8. Assurer le bien-être des aînés

Les projections démographiques prévoient un vieillissement de la population constant qui devrait plafonner vers 2040. D’ici là, 10 % de la population aura plus de 80 ans. Cependant, rester à domicile et garder son autonomie ressort clairement comme la préférence des citoyens. Dans ce cadre, afin d’offrir aux personnes âgées un système favorisant le maintien à domicile, des solutions doivent être développées, en quantité et en qualité suffisante, pour répondre à l’évolution des besoins et du degré de dépendance :

  • Accompagnement des aidants proches.
  • Encadrement et soins à domicile.
  • Solutions de télémédecine / télémonitoring.
  • Solutions de répit.
  • Accueils de nuit ou de jour.
  • Résidences services
  • Maisons de repos et de soins.

9. S’inscrire dans l’eSanté 3.0

Si le potentiel de l’e-santé est immense et porteur de valeur ajoutée et d’économies, sa mise en pratique reste frileuse et l’adoption trop lente. Les projets à finaliser et déployer en priorité sont :

  • La facturation électronique des prestations ambulatoires et la suppression des attestations de soins associées.
  • La demande, le suivi et la consultation électroniques des accords médecins-conseils.
  • La prescription électronique.
  • Le certificat électronique.
  • Le dossier médical partagé et les échanges de données médicales structurées.

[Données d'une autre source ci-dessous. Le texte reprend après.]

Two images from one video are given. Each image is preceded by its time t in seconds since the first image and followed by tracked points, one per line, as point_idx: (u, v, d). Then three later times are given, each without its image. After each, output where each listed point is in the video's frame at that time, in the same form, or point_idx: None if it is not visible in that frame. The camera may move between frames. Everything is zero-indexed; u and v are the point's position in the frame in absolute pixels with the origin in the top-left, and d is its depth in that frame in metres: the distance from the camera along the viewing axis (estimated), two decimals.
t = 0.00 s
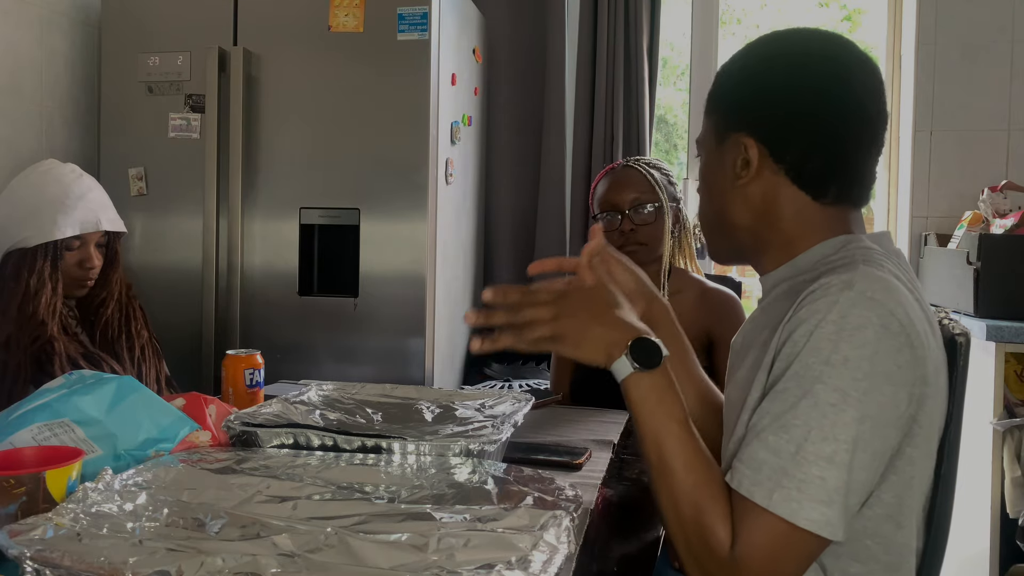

10. Réduire l’impact de l’environnement sur la santé

En quelques décennies, notre modèle de société a bouleversé l’environnement avec des impacts sur le climat, la qualité de l’air, les forêts, les mers et les cours d’eau. Nos méthodes de culture, d’élevage et de production, conjuguées à nos habitudes de consommation et de mobilité sont au cœur de ce bouleversement. Tous ces éléments, l’exposition aux particules fines et aux perturbateurs endocriniens en tête, sont à l’origine d’une épidémie silencieuse d’allergies, de maladies cardiaques et pulmonaires, et de cancers. Le lien entre l’environnement et la santé doit donc constituer une priorité pour notre société afin d’éviter de devoir soigner, demain, des maladies que nous aurons nous-même créées.